SUPERLUNA, texto por Daniel Carrillo
Apenas oscureció, mi pequeño Carver comenzó a ladrarle al cielo, enardecido por esa fiebre de luz que caía de las alturas.
Sin transición alguna, sus secos ladridos de callejero mezclado con Schnauzer mudaron de pronto a gruesos aullidos, tan profundos como si hordas de frailes entonaran un salmo poseídas por el hipo. Rápidamente nos dimos cuenta que Carver no estaba solo en sus protestas y que se le habían unido en un coro infernal todos los perros del barrio y, probablemente, de la ciudad. Abandonados en espasmos guturales, que parecían la banda sonora precisa para el apocalipsis, las bestias cuadrúpedas aullaron sin descanso hasta el amanecer.

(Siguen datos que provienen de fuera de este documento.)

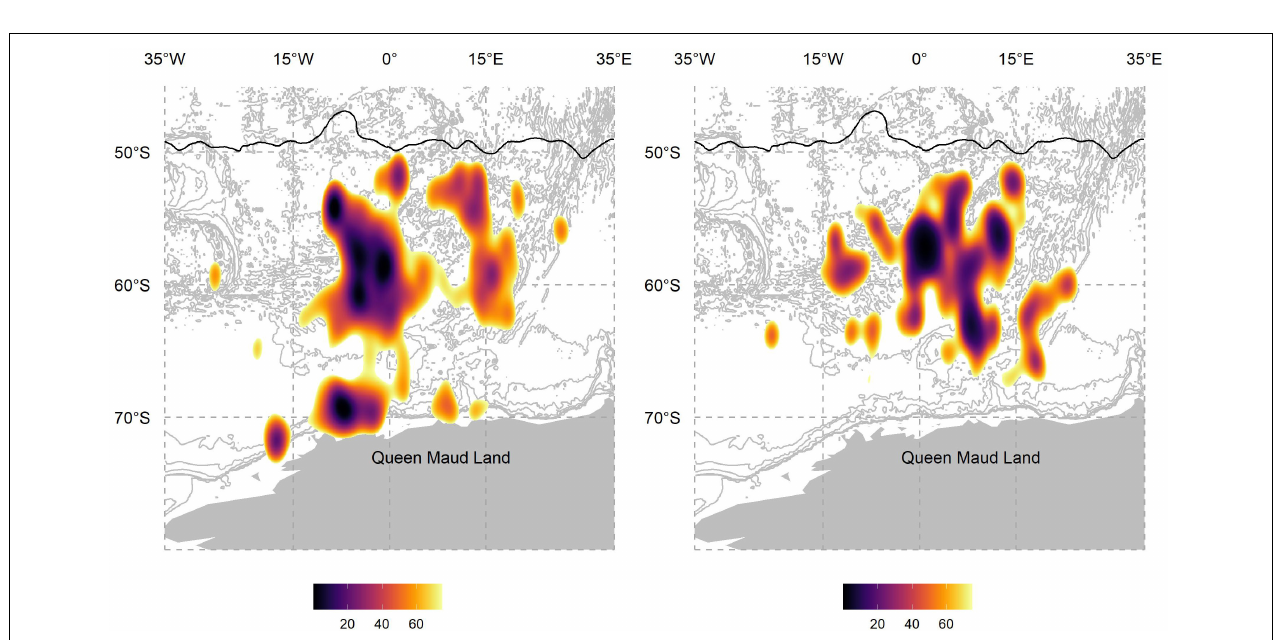
FIGURE 2 | The summer (left) and winter (right) percentage utilisation distributions for 19 Ross seals are shown in relation to the Polar Front (black line) (Orsi et al., 1995) and the Antarctic Continent. The grey lines are GEBCO 1 arc-min bathymetrical contours (IOC et al., 2003).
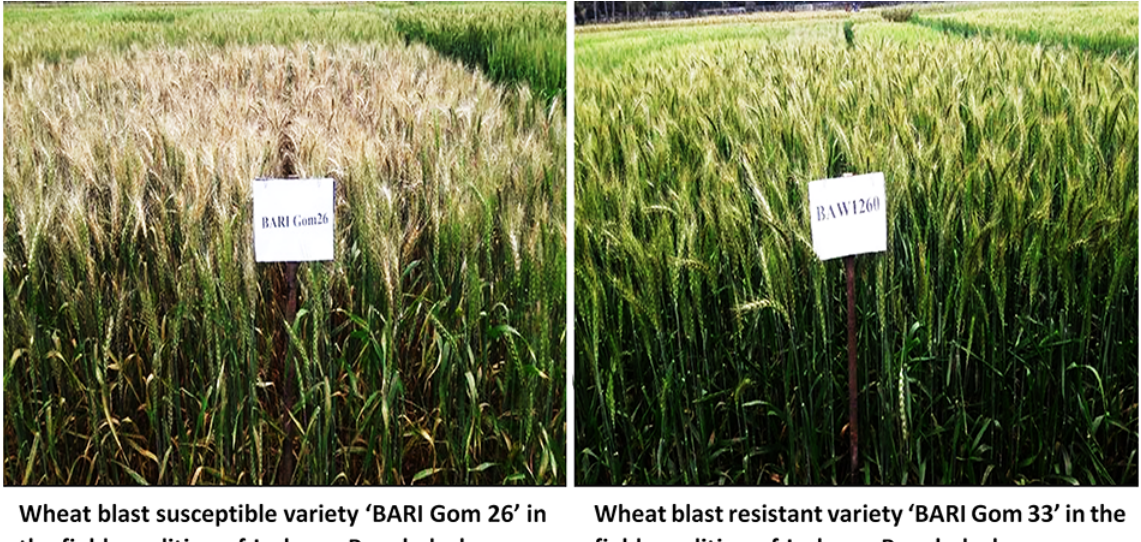
Fig. 5 Variety ‘BARI Gom 33’ showing resistance against wheat blast in the field conditions of Jashore – Bangladesh. Adapted from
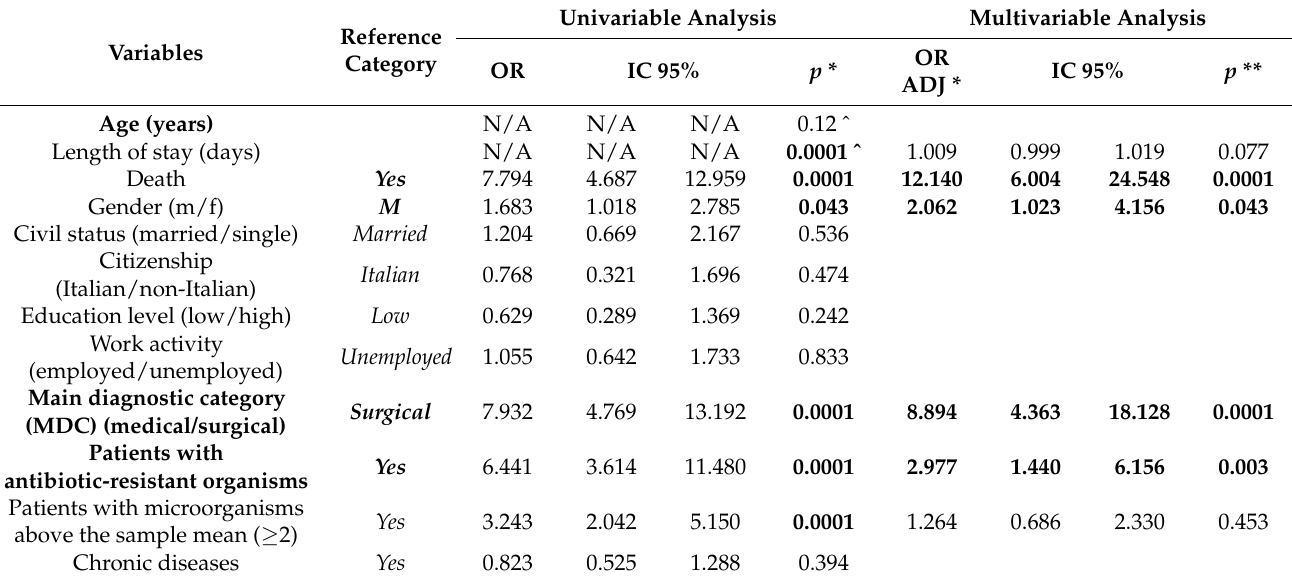
Table 4. Crude and adjusted ORs (and 95% CI) of intubation/ventilation, according to relevant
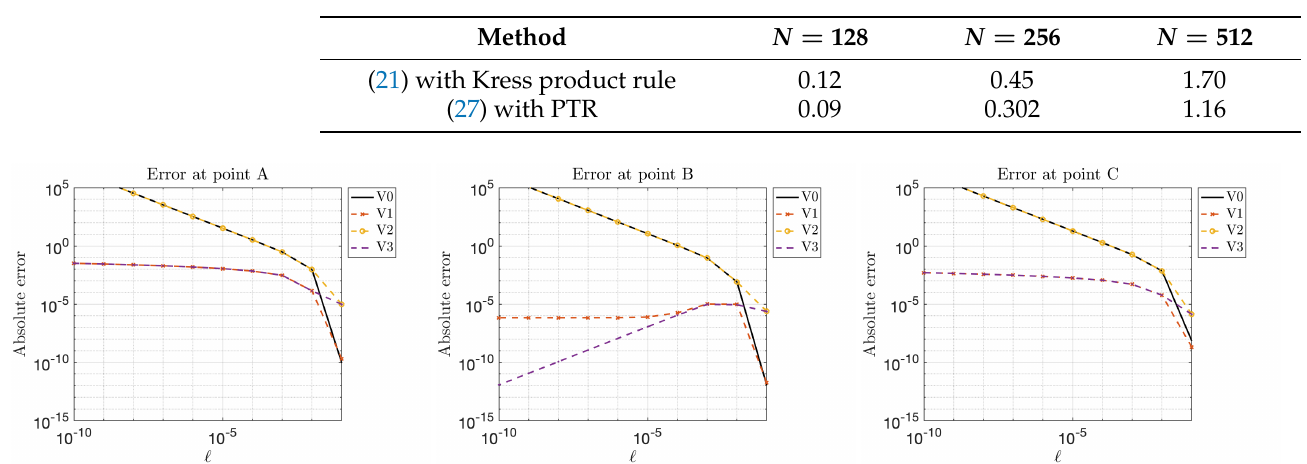
Figure 13. Helmholtz 2D. Log-Log plot of the error along the normal for the solution of (18) out of the star domain defined by the boundary y ( t ) = ( 1.55 + 0.4cos5 t ) ∗ ( cos t ,sin t ) , t ∈ [ 0,2 π ] , for the Dirichlet data, f ( x ∗ ) = i x 0 = ( 0.2,0.8 ) , at the three points A,B, C plotted as black × ’s in Figure 6.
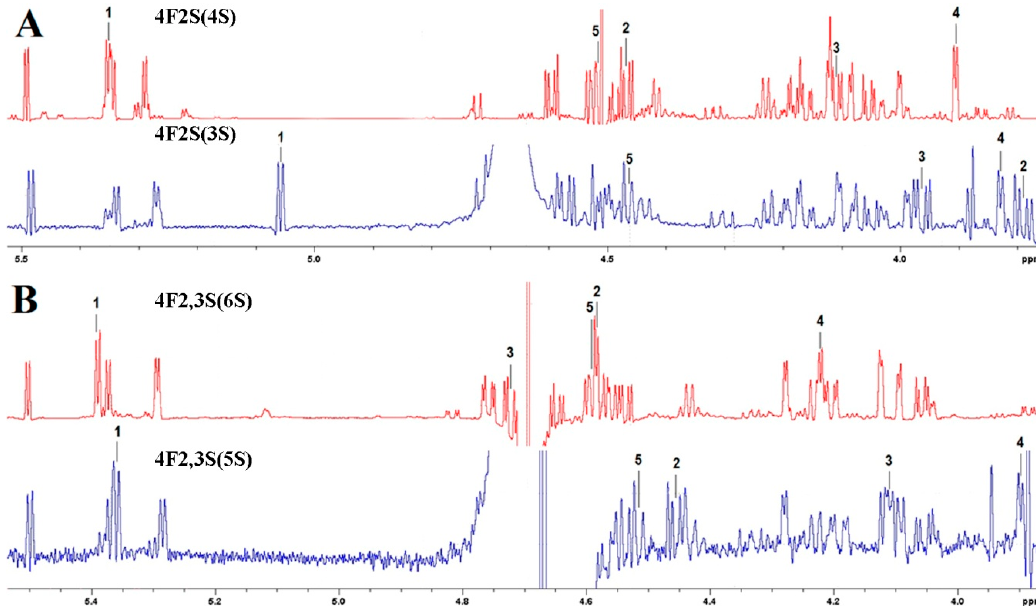
Figure 6. 1 H NMR spectra of tetrasaccharide 4F2S(4S) before (red) and after (blue) treatment by SWF1 (resulting oligosaccharide 4F2S(3S) ) ( A ) and tetrasaccharide 4F2,3S(6S) before (red) and after (blue) treatment by SWF4 (resulting oligosaccharide 4F2,3S(5S) ) ( B ); 1–5 are positions of the respective NMR chemical shifts of protons of the tetrasaccharides’ terminal fucose residues.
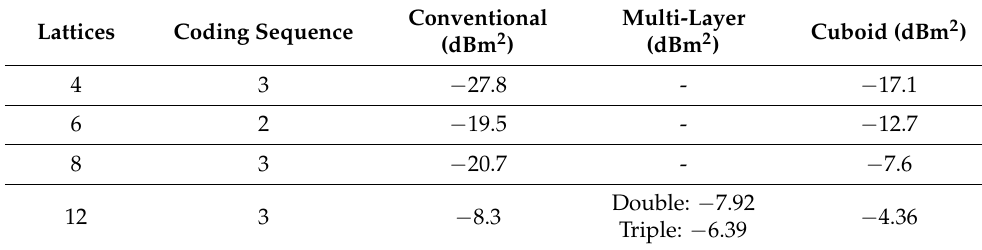
Table 10. Comparison table of bistatic RCS reductions at 8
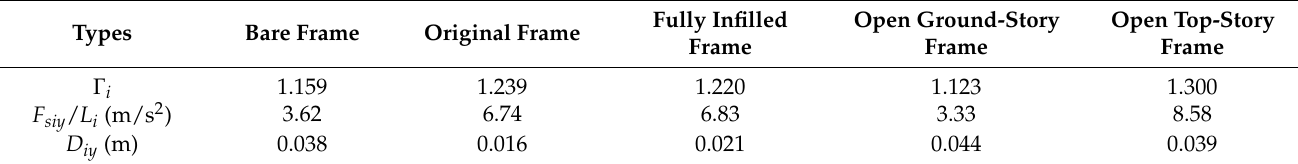
Figure 16. Actual cyclic pushover curves versus idealized nonlinear SDOF system curves of build- ing RES: ( a ) bare frame; ( b ) original frame; ( c ) fully infilled frame; ( d ) open ground-story frame; ( e ) open top-story frame. Table 6. Properties of the first modal inelastic SDOF systems of RES. Table 6. Properties of the first modal inelastic SDOF systems of RES.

No supimos si fue rabia o temor lo que los mantuvo en vigilia frente a ese satélite gigante que no volvería a repetirse en treinta años, es decir, una luna que nunca más verían en sus insignificantes vidas.
La llegada del sol fue bajando el telón a los cantos macabros, mientras uno a uno fueron cayendo los perros por las calles, exhaustos y desolados, con los ojos encendidos como bombillas incandescentes, reflejando el destello amarillento que finalmente los terminó atorando, sin dejarlos respirar.